- [Exercises to complete]:
**A.** Answer these from the forum thread about moving an Interactive Brokers account to the .ie version:
(i) What did the relative do about the agreement documents that came with the email?
(ii) What did IB ask LoveTrees to provide for the move?
(iii) What currency rule applies when buying shares on the platform?
**B.** Carry on the forum thread about moving an Interactive Brokers account to the .ie version from the point where it stops.

- [Text section]:
'''
A relative is with with interactive brokers. He got a recent e mail about moving to their .ie version. It was accompanied by pages and pages of agreement documents which he could not decipher and did not read. He was frustrated and just clicked agree. Anyone else moved from IB ? I haven't had time to look at it for him. He finds their platform hard to understand as I do ....not being very well versed on share platforms.


----------



## LoveTrees (13 Jan 2021)

Susie2017 said:


> A relative is with with interactive brokers. He got a recent e mail about moving to their .ie version. It was accompanied by pages and pages of agreement documents which he could not decipher and did not read. He was frustrated and just clicked agree. Anyone else moved from IB ? I haven't had time to look at it for him. He finds their platform hard to understand as I do ....not being very well versed on share platforms.


Yes... From IB UK we are moving to IB.ie. I was asked for copy of the passport and today the process got completed. Re the platform not being easy I agree but their customer service via chat are amazing to my view. They helped me setting up great limit orders or easy ways to buy currencies because you can only buy shares with same currency where they are traded. Also they are quite cheap despite being advertised on CNBC very often


----------



## LoveTrees (14 Jan 2021)
'''
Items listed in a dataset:
'''
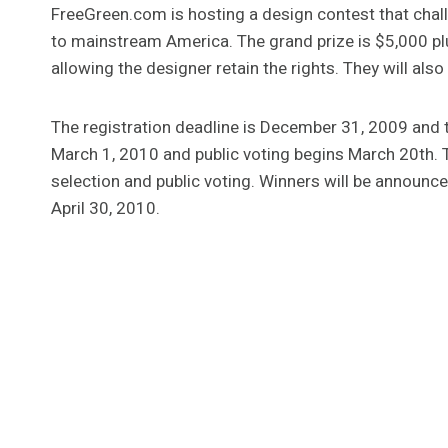
FreeGreen.com is hosting a design contest that chal
to mainstream America. The grand prize is $5,000 plu
allowing the designer retain the rights. They will al
The registration deadline is December 31, 2009 and t
March 1, 2010 and public voting begins March 20th. T
selection and public voting. Winners will be announce
April 30, 2010.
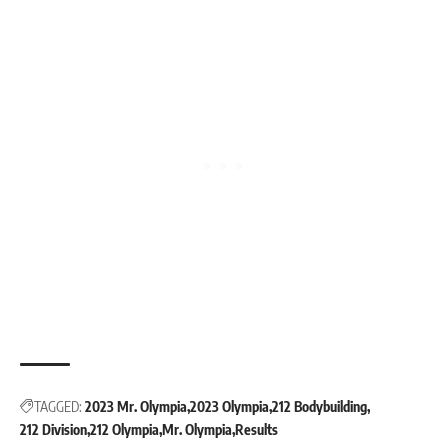
TAGGED:
2023 Mr. Olympia
2023 Olympia
212 Bodybuilding
212 Division
212 Olympia
Mr. Olympia
Results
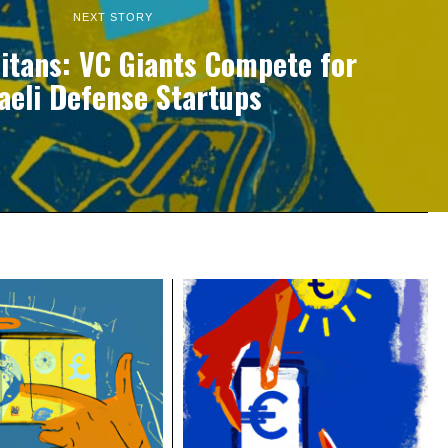
NEXT STORY
Titans: VC Giants Compete for
raeli Defense Startups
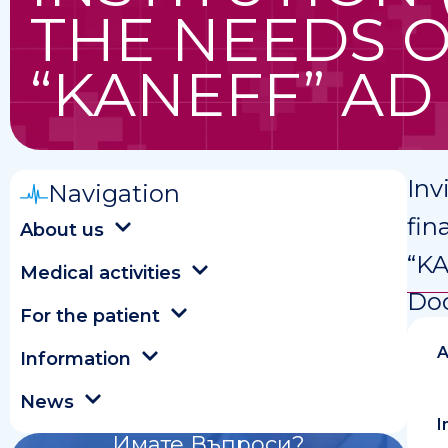
THE NEEDS 
“KANEFF” AD
Inv
Navigation
fin
About us
“K
Medical activities
Do
For the patient
A
Information
News
I
Имате Въпроси?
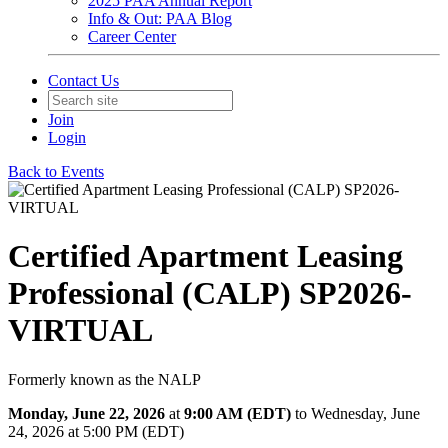
2025 PAA Annual Report
Info & Out: PAA Blog
Career Center
Contact Us
Join
Login
Back to Events
Certified Apartment Leasing
Professional (CALP) SP2026-
VIRTUAL
Formerly known as the NALP
Monday, June 22, 2026
at
9:00 AM (EDT)
to Wednesday, June
24, 2026 at 5:00 PM (EDT)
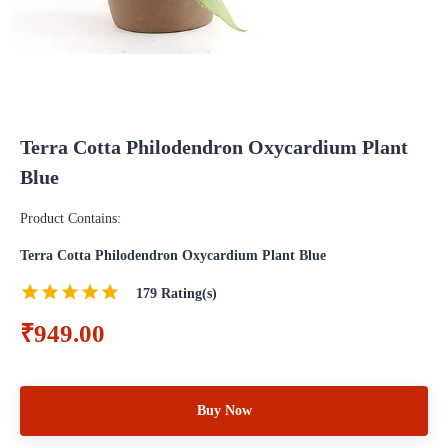
Terra Cotta Philodendron Oxycardium Plant
Blue
Product Contains:
Terra Cotta Philodendron Oxycardium Plant Blue
179
Rating(s)
₹949.00
Buy Now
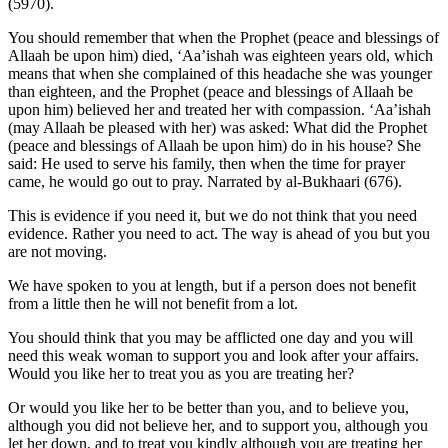
(5970).
You should remember that when the Prophet (peace and blessings of
Allaah be upon him) died, ‘Aa’ishah was eighteen years old, which
means that when she complained of this headache she was younger
than eighteen, and the Prophet (peace and blessings of Allaah be
upon him) believed her and treated her with compassion. ‘Aa’ishah
(may Allaah be pleased with her) was asked: What did the Prophet
(peace and blessings of Allaah be upon him) do in his house? She
said: He used to serve his family, then when the time for prayer
came, he would go out to pray. Narrated by al-Bukhaari (676).
This is evidence if you need it, but we do not think that you need
evidence. Rather you need to act. The way is ahead of you but you
are not moving.
We have spoken to you at length, but if a person does not benefit
from a little then he will not benefit from a lot.
You should think that you may be afflicted one day and you will
need this weak woman to support you and look after your affairs.
Would you like her to treat you as you are treating her?
Or would you like her to be better than you, and to believe you,
although you did not believe her, and to support you, although you
let her down, and to treat you kindly although you are treating her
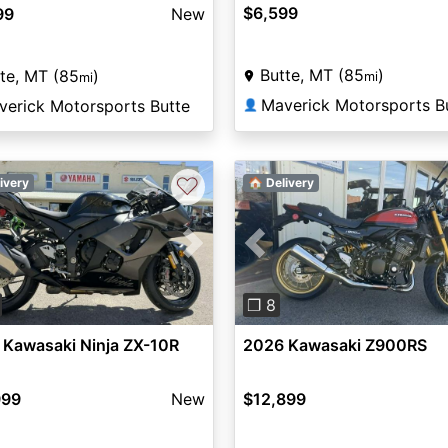
$6,599
99
New
Butte, MT (85
)
te, MT (85
)
mi
mi
Maverick Motorsports B
verick Motorsports Butte
👤
♡
ivery
🏠 Delivery
vious
Next
Previous
❐ 8
 Kawasaki Ninja ZX-10R
2026 Kawasaki Z900RS
999
New
$12,899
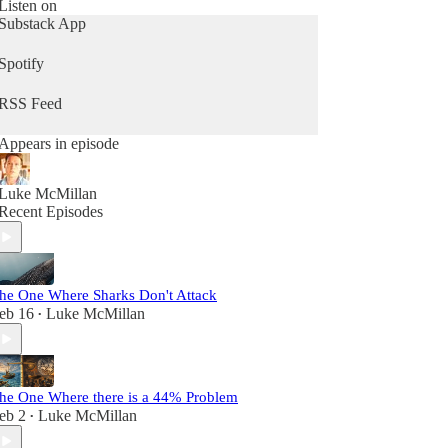
Whether you're climate-curious or knee-deep in
Listen on
activism, this is your space for clarity, connection,
Substack App
and action, without the preachiness.
Spotify
Because, at the end of the day we’re not just trying
to save the planet, we’re trying to save ourselves.
RSS Feed
Appears in episode
Luke McMillan
Recent Episodes
he One Where Sharks Don't Attack
eb 16
Luke McMillan
•
he One Where there is a 44% Problem
eb 2
Luke McMillan
•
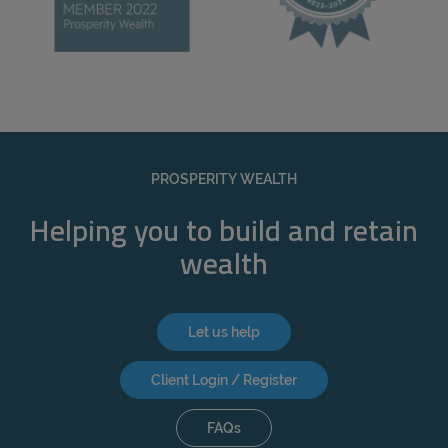
PROSPERITY WEALTH
Helping you to build and retain
wealth
Let us help
Client Login / Register
FAQs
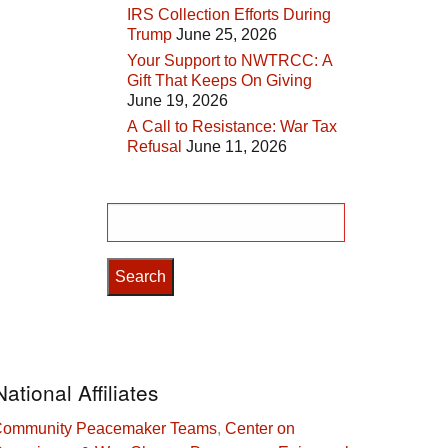
IRS Collection Efforts During
Trump
June 25, 2026
Your Support to NWTRCC: A
Gift That Keeps On Giving
June 19, 2026
A Call to Resistance: War Tax
Refusal
June 11, 2026
Search
for:
National Affiliates
ommunity Peacemaker Teams
,
Center on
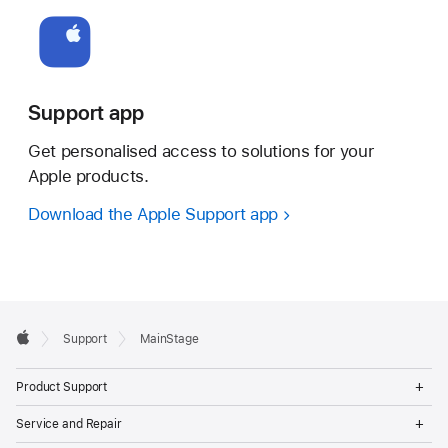
Support app
Get personalised access to solutions for your
Apple products.
Download the Apple Support app
Apple
Support
MainStage
Footer
Apple
Op
Product Support
Me
Op
Service and Repair
Me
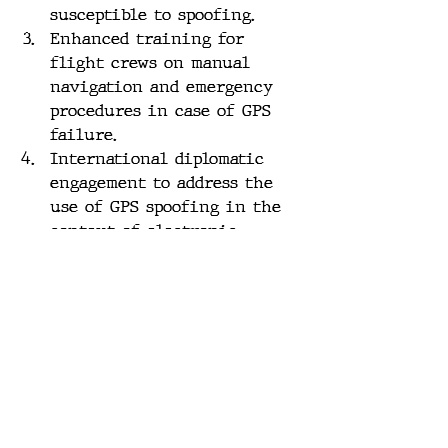
susceptible to spoofing.
Enhanced training for 
flight crews on manual 
navigation and emergency 
procedures in case of GPS 
failure.
International diplomatic 
engagement to address the 
use of GPS spoofing in the 
context of electronic 
warfare, potentially via the 
International Civil 
Aviation Organization 
(ICAO).
Conclusion:
The increasing prevalence of 
GPS spoofing incidents presents 
a grave threat to the safety and 
security of civilian air travel. 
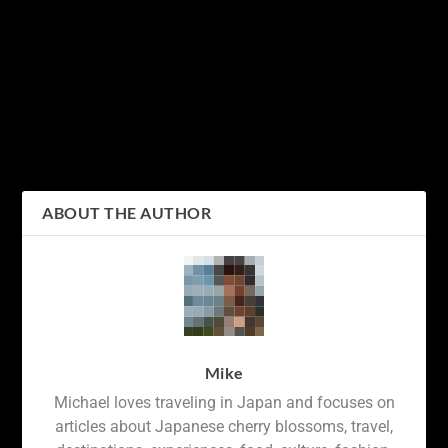
PREVIOUS
NEXT
Craving a Unique Fast
Discovering Japan’s Rich
Food Experience?
Culture and Festivities: A
Discover the Delicious
Guide to Public Holidays
World of Japanese KFC
in Japan
ABOUT THE AUTHOR
Mike
Michael loves traveling in Japan and focuses on
articles about Japanese cherry blossoms, travel,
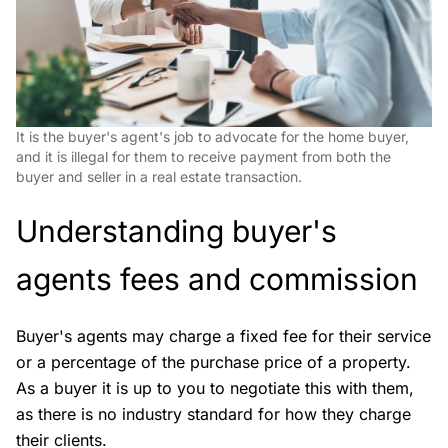
It is the buyer's agent's job to advocate for the home buyer,
and it is illegal for them to receive payment from both the
buyer and seller in a real estate transaction.
Understanding buyer's
agents fees and commission
Buyer's agents may charge a fixed fee for their service
or a percentage of the purchase price of a property.
As a buyer it is up to you to negotiate this with them,
as there is no industry standard for how they charge
their clients.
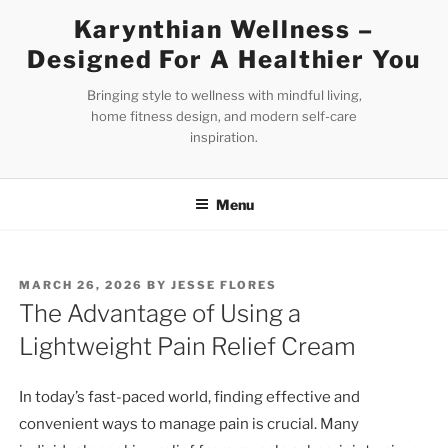
Skip
Karynthian Wellness –
to
Designed For A Healthier You
content
Bringing style to wellness with mindful living,
home fitness design, and modern self-care
inspiration.
Menu
POSTED
MARCH 26, 2026
BY
JESSE FLORES
ON
The Advantage of Using a
Lightweight Pain Relief Cream
In today’s fast-paced world, finding effective and
convenient ways to manage pain is crucial. Many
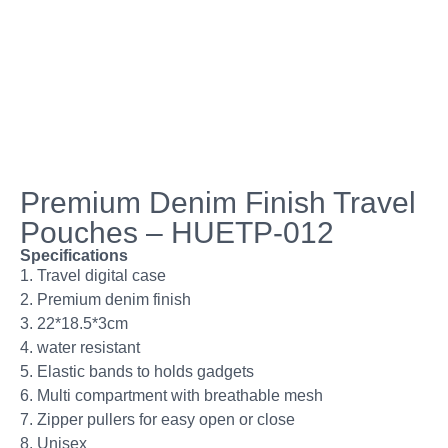
Premium Denim Finish Travel
Pouches – HUETP-012
Specifications
1. Travel digital case
2. Premium denim finish
3. 22*18.5*3cm
4. water resistant
5. Elastic bands to holds gadgets
6. Multi compartment with breathable mesh
7. Zipper pullers for easy open or close
8. Unisex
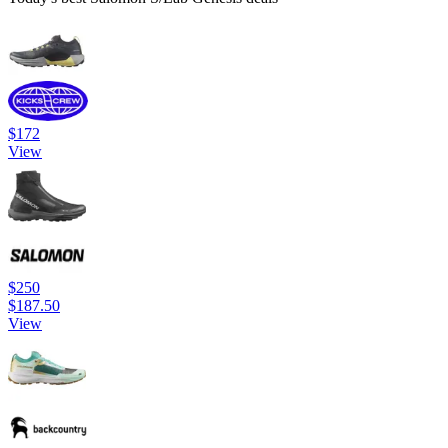
$172
View
$250
$187.50
View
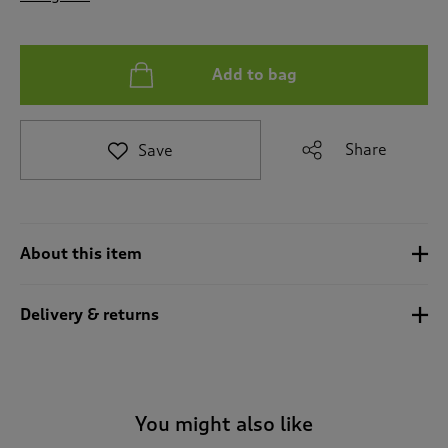
t
o
r
e
Add to bag
v
i
e
Share
Save
w
s
.
About this item
Delivery & returns
You might also like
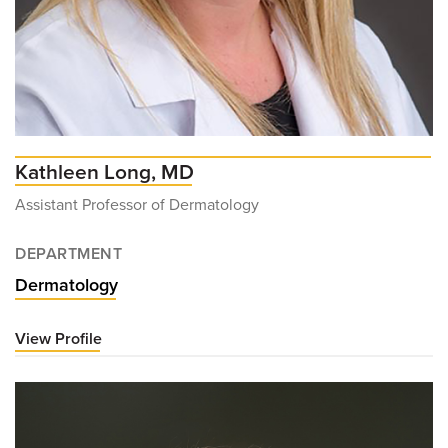
Kathleen Long, MD
Assistant Professor of Dermatology
DEPARTMENT
Dermatology
View Profile
for
Kathleen
Long,
MD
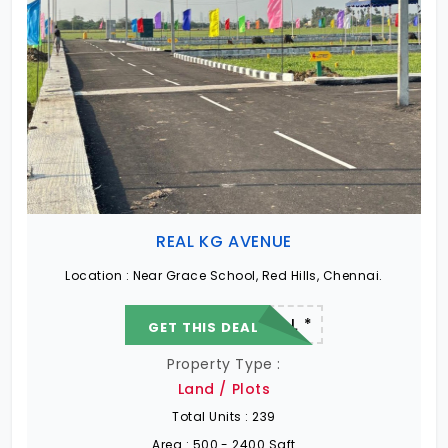
REAL KG AVENUE
Location :
Near Grace School, Red Hills, Chennai.
22.19 L - 82.13 L *
GET THIS DEAL
Property Type :
Land / Plots
Total Units :
239
Area :
500 - 2400 Sqft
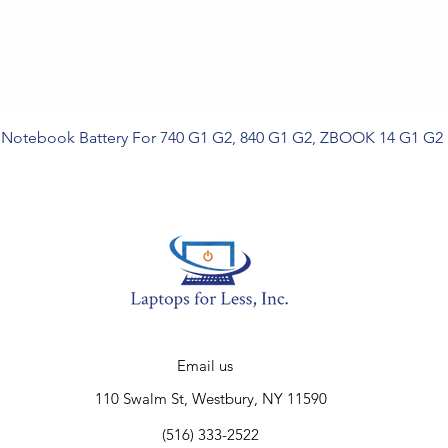
Notebook Battery For 740 G1 G2, 840 G1 G2, ZBOOK 14 G1 G2
Email us
110 Swalm St, Westbury, NY 11590
(516) 333-2522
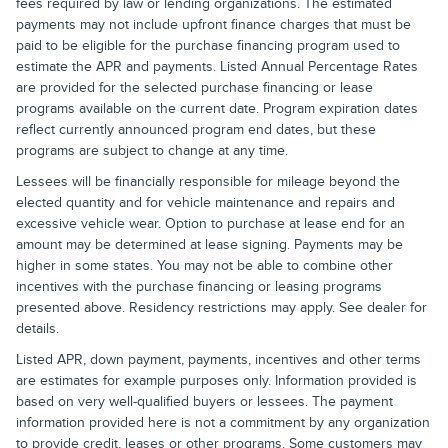
fees required by law or lending organizations. The estimated
payments may not include upfront finance charges that must be
paid to be eligible for the purchase financing program used to
estimate the APR and payments. Listed Annual Percentage Rates
are provided for the selected purchase financing or lease
programs available on the current date. Program expiration dates
reflect currently announced program end dates, but these
programs are subject to change at any time.
Lessees will be financially responsible for mileage beyond the
elected quantity and for vehicle maintenance and repairs and
excessive vehicle wear. Option to purchase at lease end for an
amount may be determined at lease signing. Payments may be
higher in some states. You may not be able to combine other
incentives with the purchase financing or leasing programs
presented above. Residency restrictions may apply. See dealer for
details.
Listed APR, down payment, payments, incentives and other terms
are estimates for example purposes only. Information provided is
based on very well-qualified buyers or lessees. The payment
information provided here is not a commitment by any organization
to provide credit, leases or other programs. Some customers may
'''
- [Responses to the exercise]:
**A.**
(i) He clicked agree without reading them.
(ii) A copy of the passport.
(iii) You can buy shares only in the same currency in which they are traded.

**B.**
Today new portfolio shows as updated and I sent a big thank you-email apologising to both ig and Saxo for my anxiety... To all: thank you all as well. I just hate Brexit and forced movements sorry!


----------



## LoveTrees (18 Jan 2021)

Susie2017 said:


> A relative is with with interactive brokers. He got a recent e mail about moving to their .ie version. It was accompanied by pages and pages of agreement documents which he could not decipher and did not read. He was frustrated and just clicked agree. Anyone else moved from IB ? I haven't had time to look at it for him. He finds their platform hard to understand as I do ....not being very well versed on share platforms.



Hi again @Susie2017 I have just realised also that customer reference at IB Ireland changed as well as IBAN+BIC (!). So these need updating as well. All the best while I am asking IB to try and trace a transfer I did to old customer reference details...


----------



## Silversurfers (19 Jan 2021)

LoveTrees said:


> Yes... From IB UK we are moving to IB.ie. I was asked for copy of the passport and today the process got completed. Re the platform not being easy I agree but their customer service via chat are amazing to my view. They helped me setting up great limit orders or easy ways to buy currencies because you can only buy shares with same currency where they are traded. Also they are quite cheap despite being advertised on CNBC very often



May I ask if you use IB fixed charges or their tiered pricing?


----------



## LoveTrees (28 Jan 2021)

Silversurfers said:


> May I ask if you use IB fixed charges or their tiered pricing?


I think fixed charges... How can I check that sorry? Their fees are low to my view...


----------



## Silversurfers (2 Feb 2021)

LoveTrees said:


> I think fixed charges... How can I check that sorry? Their fees are low to my view...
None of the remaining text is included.